▸ Work request 1
Do the following statements agree with the notes on big tech? Answer yes or no for each, quoting the deciding words of the notes. (a) Almost none of the big internet companies are European. (b) The cloud is literally a cloud rather than data centers. (c) From the start it was clear that private organisations would organise the internet.
▸ Work request 2
In the notes on big tech, can you turn the paragraph that begins "When the internet became a thing in the 90s" into a short list that keeps its main facts?
▸ Work request 3
Can you finish out the next part of the notes on big tech, starting after their final sentence?

▸ Text for analysis
◆ ◆ ◆
History
Elon musk, controlling important parts of social media, ie. Twitter, and all the data that is assembled through Tesla. They actually make a lot of their value through data gathering. Also the role Musk tried to play in the government. Comes with the ongoing question of how to regulate big-tech in Europe. Almost none of these big internet companies are European. They are all American (except maybe Spotify which is a kind . Ie. Between US and Europe there is a kind of rivalry about the domination of social media. There are also chinese equivalents, like tiktok which also dominate the market.
Can Europe afford to decide not to have American AI? Is this economically viable? It seems Europe cannot stand on its own legs in terms of its own development of AI, rather needing American or Chinese versions of it. This kind of development of capital just does not exist for this matter.
There is the issue of the free media: can there be a public sphere in which arguments can be exchanged freely, so that better arguments can win? This idea was never perfect, but doesn’t it seem that this idea is particularly threatened? Is free speech something we want when disinformation can be made prevalent in such a way? Are the European law-institutions sufficient to deal with this – or are democracies structurally naive in treating every argument as if it were viable, it seems to lead to a discourse that is structurally flawed.
Data as a new raw resource. What data is public and which is private, and the fight over who has control over the cloud? The cloud isn’t actually a cloud of course but data centers, which can disappear in a fire or any other kind of disaster. Cloud is a misleading term, because the data is stored somewhere.
It’s logical that capitalism will begin reaching into people’s lives, given that it tries to conquer further markets at any given moment. It is not really unexpected that capitalism develops to a point of trading individual aspects of our persons.
There is the classic fordist modernity, relating to mass production. People are standardised into the same, you upscale one product in order to sell it to as many as possible. Then there is the second modernity of the 70s, when people become more critical, we talk about bottom-up movements, and Zuboff argues that the third modernity includes both aspects. She describes that, as the internet comes into place, it isn’t at all a democratic process, but seems entirely reliant on the weird legalisation of documents and signing of documents.
When the internet became a thing in the 90s, there was the promise of increased freedom on the internet. The idea was a kind of emancipatory promise, we can have democracy in ways not previously possible. All information will become available. You no longer need to purchase as much knowledge in the form of books, you are not excluded and hampered in ways that existed before. It served to connect people who for democracy who before could not participate in the same way.
It was not initially clear that the internet would be organised according to certain private organisations.
◆ ◆ ◆
▸ Source material
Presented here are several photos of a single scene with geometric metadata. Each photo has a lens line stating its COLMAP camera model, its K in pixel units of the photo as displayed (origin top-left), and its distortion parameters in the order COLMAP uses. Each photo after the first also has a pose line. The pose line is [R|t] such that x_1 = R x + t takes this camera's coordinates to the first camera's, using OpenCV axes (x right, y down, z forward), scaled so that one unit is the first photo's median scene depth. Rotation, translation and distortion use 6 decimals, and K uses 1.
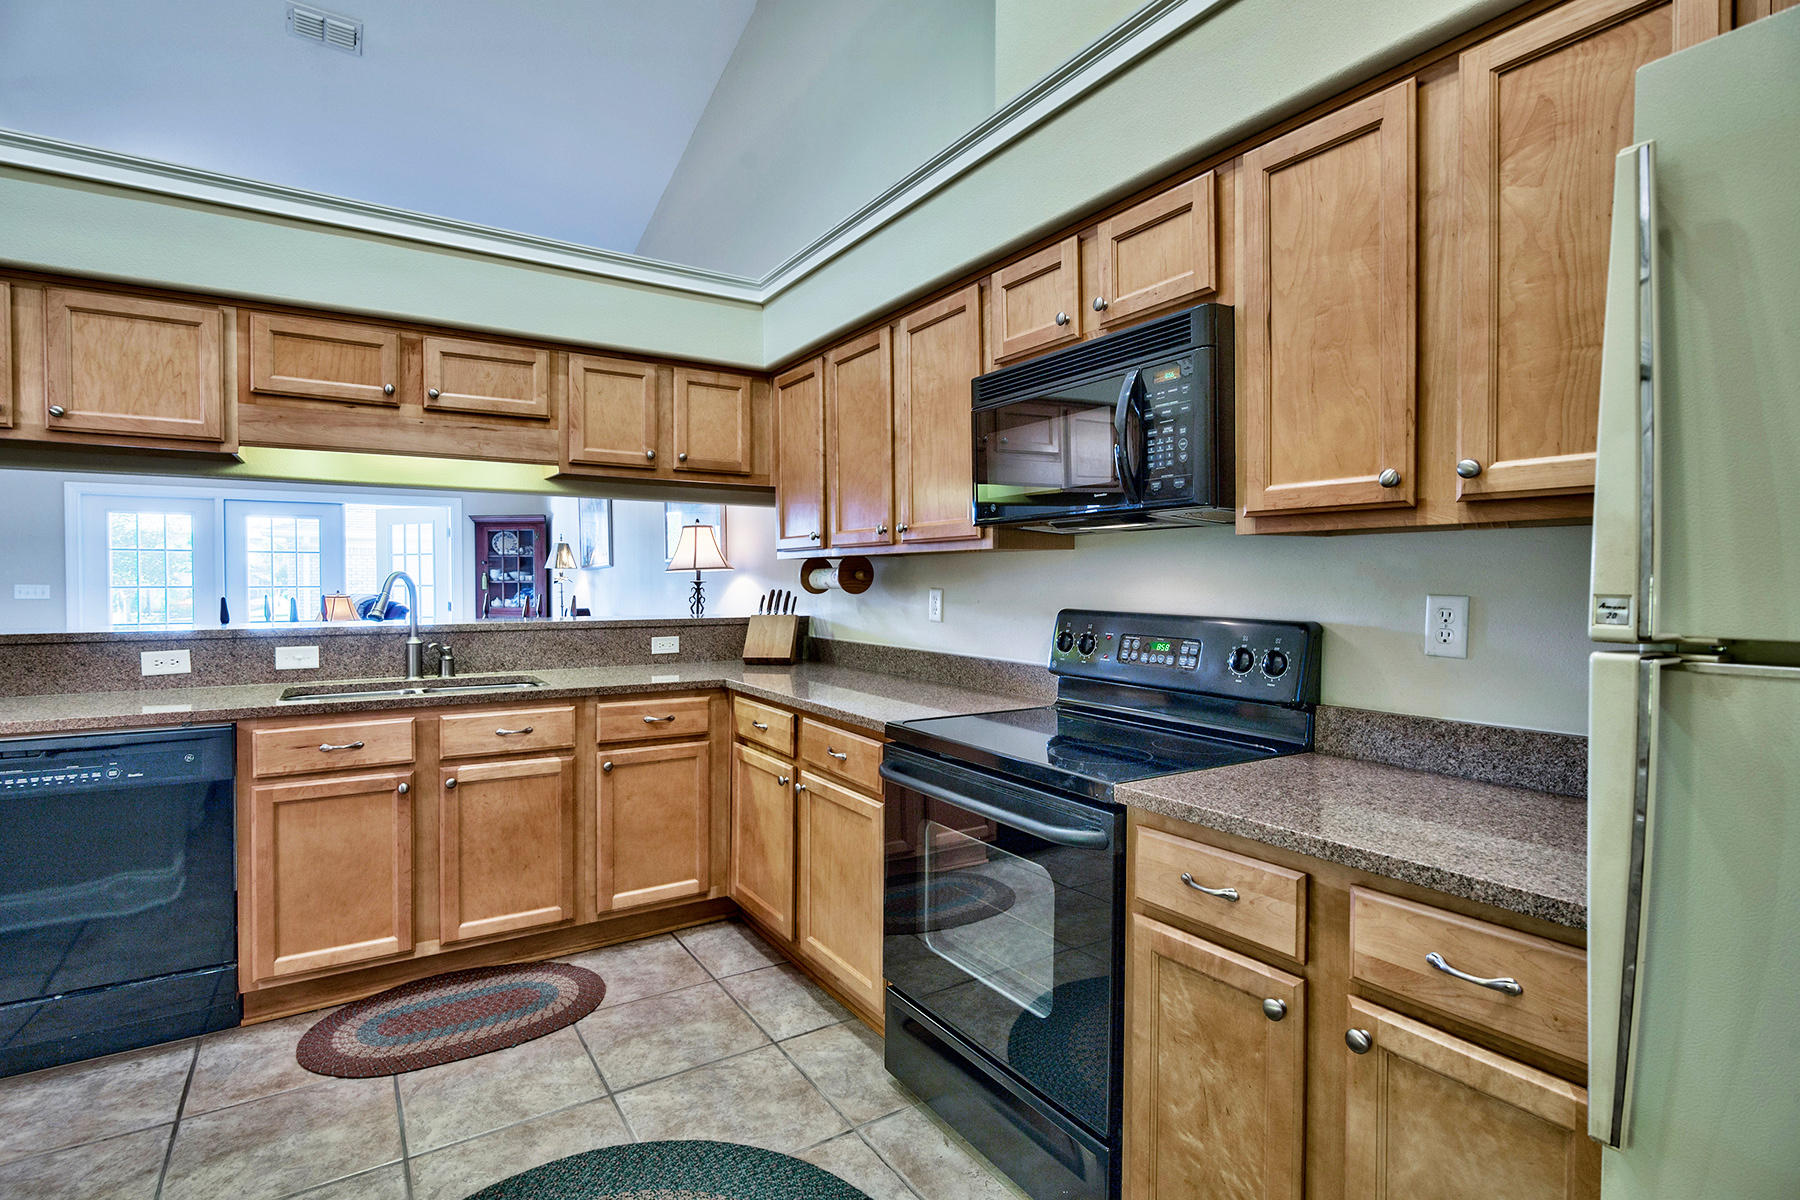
lens RADIAL K [[879.9, 0, 900.0], [0, 879.9, 600.0], [0, 0, 1]] dist [-0.000363, -0.000003]
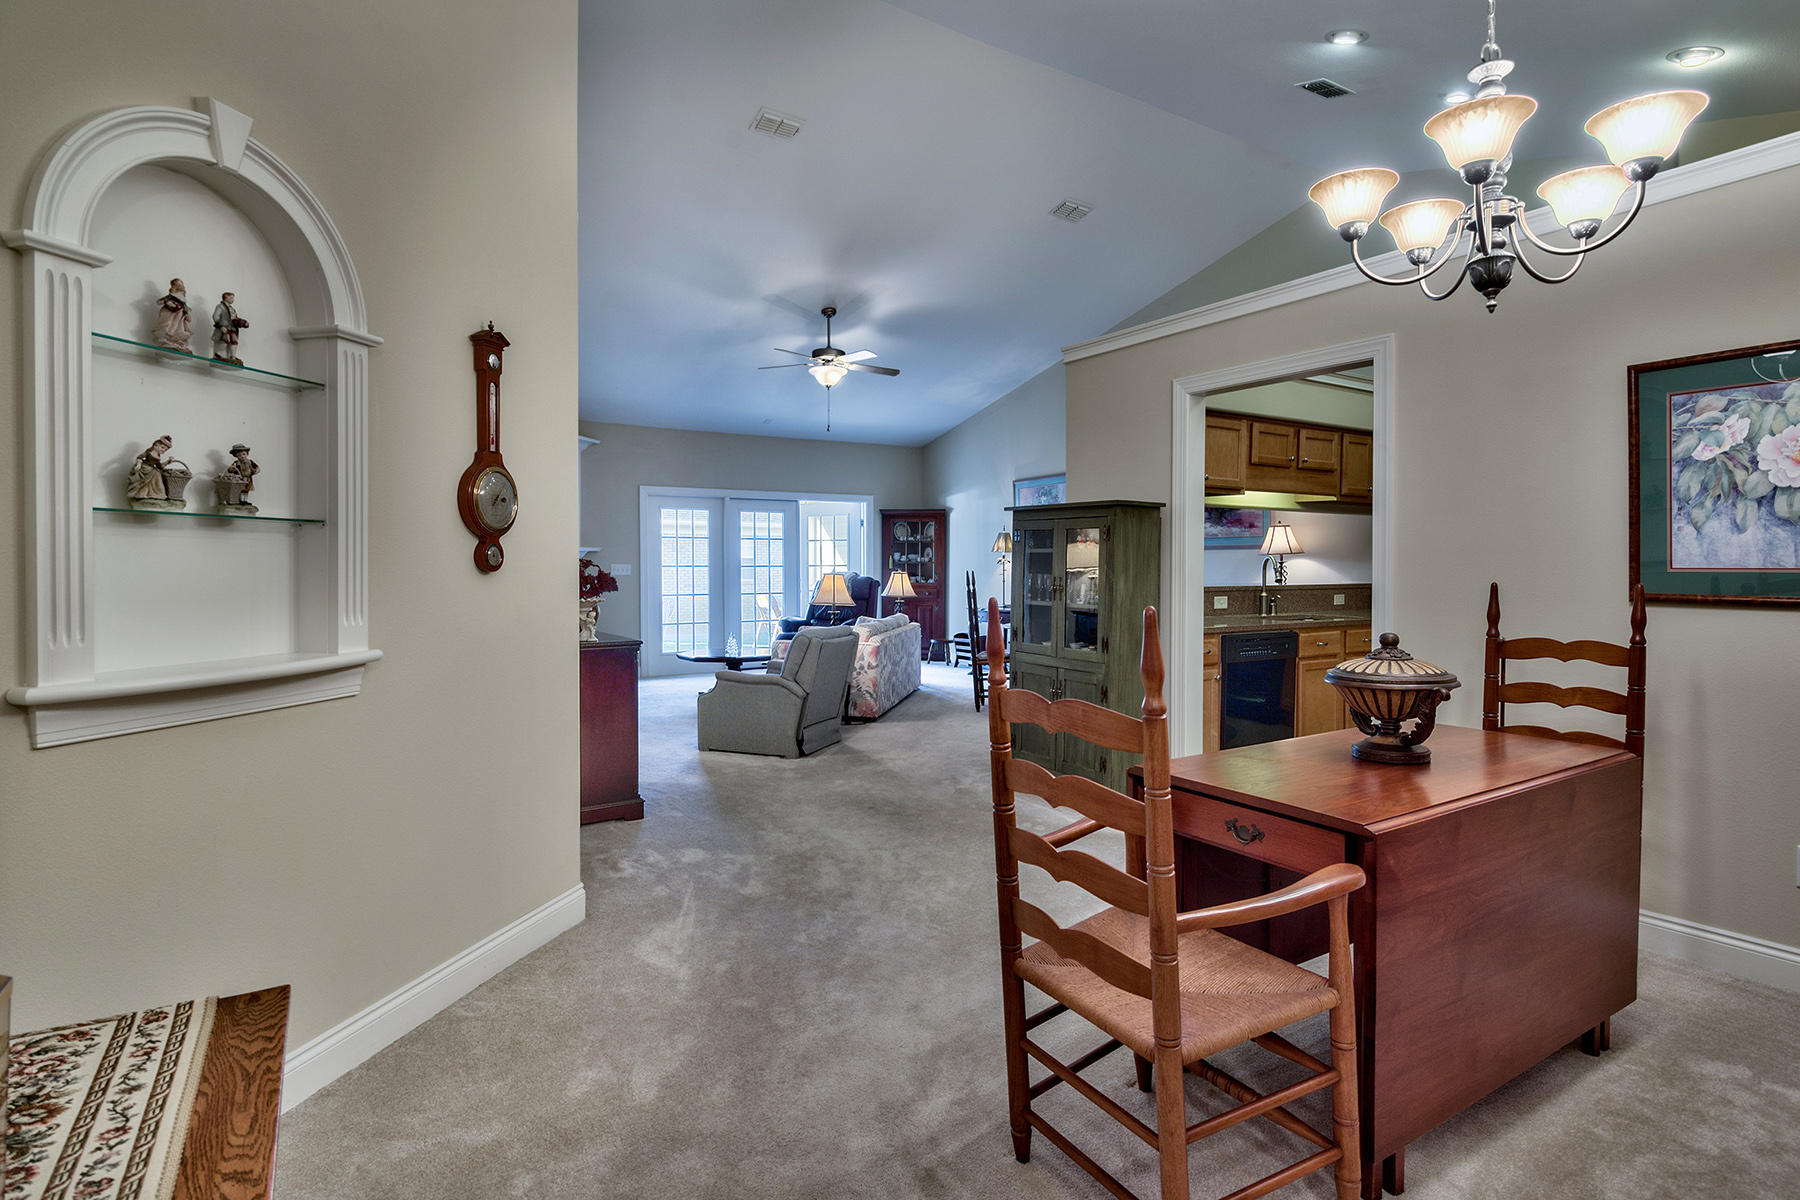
◆ ◆ ◆
▸ Output 1
(a) Yes: "Almost none of these big internet companies are European."
(b) No: "The cloud isn’t actually a cloud of course but data centers"
(c) No: "It was not initially clear that the internet would be organised according to certain private organisations."

▸ Output 2
- In the 90s, the internet brought a promise of increased freedom.
- The promise was emancipatory: democracy in ways not previously possible.
- All information would become available.
- People would no longer need to buy as much knowledge in the form of books or be excluded and hampered as before.
- It connected people who previously could not participate in the same way.

▸ Output 3
The internet was developed under certain circumstances, which were probably contingent on certain decisions, such as those of Steve Jobs, and the laissez-faire approach of states towards the internet. There seems to have been both structural reasons and decisions which could have been made in other ways.
Zuboff explains that the internet emerges in the late 80s, early 90s, but that is the moment where neoliberalism had existed for about 10-15 years – ie. Private companies were dominating a large part of society. However, there were still a lot of things which were not entirely privatised yet, eg. GSMs in Belgium were rented. Then we see the general continuation of seeing airlines, etc. privatised.
When these different streams come together we see the ’apple modernity’ which brings in the individual, but under specific circumstances.
Up until the 80s, telecommunications where state-owned, and after this privatisation would slowly be the case.
Because there is a clear tension between the amount of information companies have about us, and we have about them, there is a clear power dynamic at play here. But, because a lot of site-usage is free, there is generally the idea that we pay using our data. However, in the EU at least, we ’kind of’ have the right to be forgotten. Though this is a very clumsy process which is almost impossible to push through.
Things are not just invented and things happen. Rather there is a general technology studies which researches the invention of things which do not take off, and why those things can exist, ie. The material conditions of why things become used and not, there needs to be proper reasons for things like this to exist. It is not that things are just invented and then remain.
1934 Television: Nazi olympics televised, with quite few people actually watching
1957 Sony TR-63 Radio: life changing for people in the 50s and 60s, making the concept of the youth a concurrent concept in society.
1978 Sony Walkman: similar as before.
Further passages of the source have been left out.